ハチの攻撃を受けてもハチクマは逃げることなく捕食行動をし、刺されることもほとんどないというが、詳しい理由は分かっていない。
だがいくつかの仮説が存在する。
ハチクマは硬い羽が鱗のように厚く生え、さらにその下に羽毛が厚く密生していることで、毒針が貫通しないという説、ハチが嫌がる臭いやフェロモンを出している説、ハチの毒に耐性を持っている説などだ。
ただし、ハチクマといえど全く刺されないということはないようで、頭に羽毛が生え揃っていない若鳥などは、ハチの反撃を受けて退散することもあるそうだ。
Honey Buzzards vs Hornets _ Honey Buzzards hunting Hornets nest | Hunting tricks of Honey Buzzards
なぜハチの幼虫を主食にするようになったのか?
ハチクマは、ハチの少なくなる秋から冬にかけては昆虫類や小鳥、カエル、ヘビ等の動物も捕食するが、主食はやはりハチの幼虫だ。
ハチクマがハチを食べるようになった理由についてもまだ確かなことはわかっていないが、いくつかの説が考えられている。
・元々は昆虫類や小鳥、カエル、ヘビなどを食べていたが、ハチの巣にある幼虫や蛹が高カロリーで栄養価の高い餌であることに気づき、次第にハチを好むようになったという説
・元々は植物食で、松葉や松の実などを食べていたが、松林が減少したことで餌が不足し、代わりにハチの巣にあるハチミツや幼虫を食べるようになったという説
・元からハチを食べていて、その過程でハチの毒素に対する耐性や防御機構を獲得し、他の猛禽類には真似できない独自の食性を確立したという説。

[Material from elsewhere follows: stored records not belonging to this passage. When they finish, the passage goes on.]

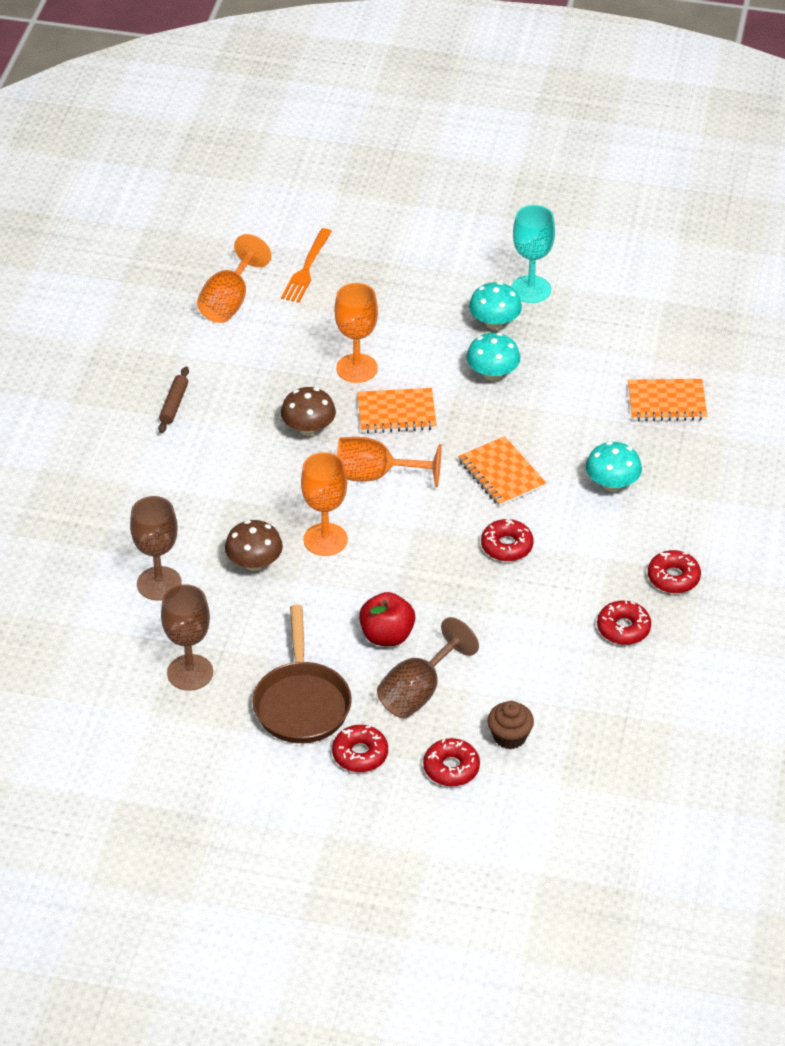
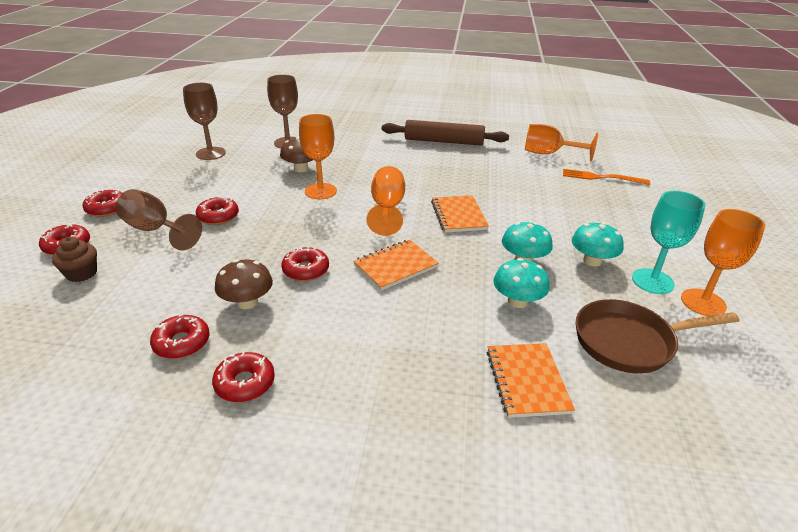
camera: 85 degrees right, 10 degrees down
brown rolling pin [158,366,189,433] -> brown rolling pin [382,120,509,145], size x2.08
brown pan [252,605,352,743] -> brown pan moved to [576,299,739,374]
brown mushroom [281,387,336,436] -> brown mushroom moved to [215,259,273,309]
orange goblet [335,283,378,383] -> orange goblet moved to [681,209,765,316]
red apple [359,592,415,646] -> red donut [196,196,239,225]
turquoise mushroom [586,441,642,492] -> turquoise mushroom moved to [493,258,550,308]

いずれにせよ、ハチクマはハチを食べることで生存に有利な利点を得ていると考えられる。
ハチの巣は一箇所に多くの餌が集まっており、効率的に捕食できる上に、ハチの巣は他の動物には敵わない防御力を持っており、競合する動物が少ない。
ハチクマはハチを食べることで様々な利点を得ており、その食性は適応進化した結果だと考えられている。
いずれにせよ変な生き物(良い意味で)であることは確かで、それだけに興味深い存在なのである。